На шум скоро прибежала мама, и, как всегда, не посмела приблизиться – когда-то, когда Есеня был еще маленьким, отец оттолкнул ее в сторону, и она сломала ключицу. Теперь она сама боялась попасть мужу под горячую руку.
– Жмур, не надо так, не надо! – кричала мама, – Ты глаз ему выхлестнешь! Ты убьешь ребенка!
– Убью, точно убью когда-нибудь, – приговаривал отец.
– Пожалуйста, Жмур, перестань! Хватит, я прошу тебя, хватит!
– Мало! Сколько не бью – все мало! Сволочь. Паршивец.
Есеня закусил губу – лучше бы мама не приходила, отец от ее слов злился только сильней, и сильнее бил, и терпеть это стало почти невозможно. Отцу бы уже надоело, если бы не ее уговоры. На этот раз он, похоже, вообще никогда не остановится. Впрочем, так Есене казалось всегда.
– Жмур, хватит! – мама расплакалась, – я умоляю, не надо больше, Жмур!
– Я его научу, поганца!
Предательские слезы комом встали в горле – Есеня больше не мог терпеть. Он выдохнул и задержал дыхание, чтобы не вскрикнуть, но не мог не вздрагивать от каждого удара, все тесней прижимаясь к стене. Его затошнило, и поплыла голова, когда отец отбросил вожжи в сторону и, оттолкнув маму, вышел вон, шепча под нос ругательства.
– Есенюшка, – мама склонилась над ним и осторожно тронула его за плечо пальцем. От ее легкого прикосновения по телу пробежала дрожь, – сынок, ты живой?

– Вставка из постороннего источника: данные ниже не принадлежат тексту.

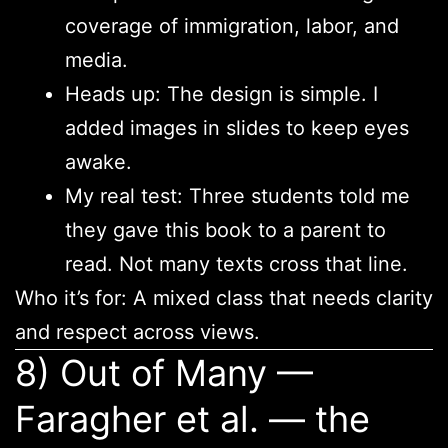
coverage of immigration, labor, and
media.
Heads up: The design is simple. I
added images in slides to keep eyes
awake.
My real test: Three students told me
they gave this book to a parent to
read. Not many texts cross that line.
Who it’s for: A mixed class that needs clarity
and respect across views.
8) Out of Many —
Faragher et al. — the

– Живой, живой... – проворчал Есеня, с трудом освободив закушенную губу.
– Сыночка, что ж ты опять наделал-то?
– Ничего. Золотой потерял, – Есеня не решался поднять голову и очень хотел перестать дрожать.
– Как? – тупо спросила мама и убрала руку.
– А вот так, – от злости ему захотелось рассмеяться – деньги она, похоже, жалела сильней, чем сына.
– Как же так... Целый золотой?
– Не, половинку тока, – Есеня усмехнулся и пошевелился – ух, как это было больно!
Отец прошелся по двору туда-обратно – его тяжелые шаги и ругательства слышались и в конюшне. Видно, что-то пришло ему в голову, потому что он быстро вернулся, отпихнул в сторону мать и ухватил Есеню за шиворот. Признаться, Есеня испугался чуть не до слез – вдруг отцу захочется всыпать ему еще немного? Но отец поднял его на ноги и потащил во двор, к калитке.
– Убирайся с глаз моих! Ищи деньги где хочешь! И пока не найдешь, не смей возвращаться!
Он распахнул калитку и швырнул Есеню вперед, к ногам Сухана и Звяги, которые и вправду никуда не ушли – то ли подслушивали, то ли надеялись на пиво. Есеня проехался носом по твердой пыльной дороге, а оба товарища дружно расхохотались. Да, что и говорить – выход получился блистательный. Калитка захлопнулась, Есеня вдохнул пыль, с трудом поднял голову и хохотнул, надеясь встать на ноги так, чтобы ребята не заметили, как ему больно шевелиться. Надо сказать, удалось ему это блестяще. Он залез в потайной карман, своими руками пришитый к штанам, негнущимися дрожащими пальцами вынул звонкие монетки и подкинул их на ладони.